Exposure to high doses of nicotine, such as those found in some insecticide sprays, can be extremely toxic as well, causing vomiting, tremors, convulsions, and death. In fact, one drop of pure nicotine can kill a person. Nicotine poisoning has been reported from accidental ingestion of insecticides by adults and ingestion of tobacco products by children and pets. Death usually results in a few minutes from respiratory failure caused by paralysis.

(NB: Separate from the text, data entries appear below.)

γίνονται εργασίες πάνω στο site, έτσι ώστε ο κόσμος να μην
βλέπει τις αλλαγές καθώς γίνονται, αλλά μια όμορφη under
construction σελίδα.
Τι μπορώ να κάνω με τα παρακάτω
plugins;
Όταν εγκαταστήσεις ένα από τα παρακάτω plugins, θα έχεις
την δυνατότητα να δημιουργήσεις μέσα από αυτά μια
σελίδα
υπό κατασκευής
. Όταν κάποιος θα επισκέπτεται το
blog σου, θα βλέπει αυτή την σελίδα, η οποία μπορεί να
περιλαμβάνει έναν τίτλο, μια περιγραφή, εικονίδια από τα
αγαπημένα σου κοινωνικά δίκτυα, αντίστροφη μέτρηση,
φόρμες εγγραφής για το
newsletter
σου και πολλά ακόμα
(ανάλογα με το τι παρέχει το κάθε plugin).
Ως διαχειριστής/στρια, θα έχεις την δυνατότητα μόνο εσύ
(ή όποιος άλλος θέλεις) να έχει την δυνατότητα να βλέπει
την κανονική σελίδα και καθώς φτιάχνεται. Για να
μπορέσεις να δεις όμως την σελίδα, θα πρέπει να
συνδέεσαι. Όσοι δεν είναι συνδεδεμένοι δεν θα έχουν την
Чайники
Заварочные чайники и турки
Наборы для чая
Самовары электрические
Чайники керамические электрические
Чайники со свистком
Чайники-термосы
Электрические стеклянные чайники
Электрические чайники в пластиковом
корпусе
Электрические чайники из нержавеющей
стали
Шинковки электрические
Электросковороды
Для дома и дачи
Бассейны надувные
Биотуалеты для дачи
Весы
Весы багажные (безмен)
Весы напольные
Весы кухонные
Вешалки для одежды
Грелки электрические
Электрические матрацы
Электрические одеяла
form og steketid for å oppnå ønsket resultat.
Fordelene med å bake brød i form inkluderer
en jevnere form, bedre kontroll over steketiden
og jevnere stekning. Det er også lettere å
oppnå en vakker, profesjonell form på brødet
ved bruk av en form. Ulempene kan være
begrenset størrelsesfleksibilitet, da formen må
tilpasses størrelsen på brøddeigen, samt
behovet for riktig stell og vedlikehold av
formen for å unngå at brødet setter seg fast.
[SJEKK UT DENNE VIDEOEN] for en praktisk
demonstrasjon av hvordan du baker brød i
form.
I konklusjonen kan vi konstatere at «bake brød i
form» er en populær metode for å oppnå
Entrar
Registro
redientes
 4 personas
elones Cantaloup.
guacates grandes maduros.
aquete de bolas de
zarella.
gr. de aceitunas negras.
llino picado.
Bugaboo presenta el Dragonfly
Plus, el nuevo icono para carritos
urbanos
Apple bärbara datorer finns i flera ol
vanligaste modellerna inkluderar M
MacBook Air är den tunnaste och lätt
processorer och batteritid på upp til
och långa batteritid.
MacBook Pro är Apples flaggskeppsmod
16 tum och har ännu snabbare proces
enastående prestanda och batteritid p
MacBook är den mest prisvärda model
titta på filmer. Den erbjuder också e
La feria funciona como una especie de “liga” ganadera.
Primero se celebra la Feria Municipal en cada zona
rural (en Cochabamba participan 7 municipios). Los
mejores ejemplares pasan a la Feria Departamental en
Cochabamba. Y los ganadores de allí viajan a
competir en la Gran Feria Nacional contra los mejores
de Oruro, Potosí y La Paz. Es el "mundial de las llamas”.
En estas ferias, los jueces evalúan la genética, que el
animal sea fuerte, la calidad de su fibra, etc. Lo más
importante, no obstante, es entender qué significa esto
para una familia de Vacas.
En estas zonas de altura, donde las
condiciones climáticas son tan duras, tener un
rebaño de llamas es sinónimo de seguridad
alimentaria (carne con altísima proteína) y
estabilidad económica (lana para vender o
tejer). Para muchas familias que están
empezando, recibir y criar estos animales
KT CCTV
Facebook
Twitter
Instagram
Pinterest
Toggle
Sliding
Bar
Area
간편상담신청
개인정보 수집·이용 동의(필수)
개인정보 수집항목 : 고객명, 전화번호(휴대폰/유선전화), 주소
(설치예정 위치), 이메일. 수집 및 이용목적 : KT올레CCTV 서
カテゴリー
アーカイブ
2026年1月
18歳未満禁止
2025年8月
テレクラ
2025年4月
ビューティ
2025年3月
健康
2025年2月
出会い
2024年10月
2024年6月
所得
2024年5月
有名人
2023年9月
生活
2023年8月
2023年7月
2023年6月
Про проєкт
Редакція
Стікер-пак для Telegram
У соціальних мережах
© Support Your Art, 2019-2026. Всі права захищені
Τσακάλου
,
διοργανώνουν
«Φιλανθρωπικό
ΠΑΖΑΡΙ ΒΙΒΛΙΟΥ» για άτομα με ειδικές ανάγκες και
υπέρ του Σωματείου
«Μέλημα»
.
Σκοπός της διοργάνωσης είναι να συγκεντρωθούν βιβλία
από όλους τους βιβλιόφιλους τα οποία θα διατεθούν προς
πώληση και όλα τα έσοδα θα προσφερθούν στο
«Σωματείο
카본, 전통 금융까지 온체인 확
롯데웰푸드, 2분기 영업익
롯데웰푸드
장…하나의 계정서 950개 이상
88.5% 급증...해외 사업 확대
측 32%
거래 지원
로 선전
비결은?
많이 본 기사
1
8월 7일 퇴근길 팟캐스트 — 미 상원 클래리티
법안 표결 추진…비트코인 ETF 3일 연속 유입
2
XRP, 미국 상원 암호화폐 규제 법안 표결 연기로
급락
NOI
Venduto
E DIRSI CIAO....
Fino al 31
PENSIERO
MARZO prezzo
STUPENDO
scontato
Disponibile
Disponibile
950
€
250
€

Although we often think of medical consequences that result from direct use of tobacco products, passive or secondary smoke also increases the risk for many diseases. Environmental tobacco smoke is a major source of indoor air contaminants; secondhand smoke is estimated to cause approximately 3,000 lung cancer deaths per year among nonsmokers and contributes to more than 35,000 deaths related to cardiovascular disease. Exposure to tobacco smoke in the home is also a risk factor for new cases and increased severity of childhood asthma. Additionally, dropped cigarettes are the leading cause of residential fire fatalities, leading to more than 1,000 deaths each year.

Healthy Human lung next to a tobacco smoker's lung.Sticky, brown tar coats the lungs of tobacco smokers. Along with thousands of other damaging chemicals, tar can lead to lung cancer and acute respiratory diseases.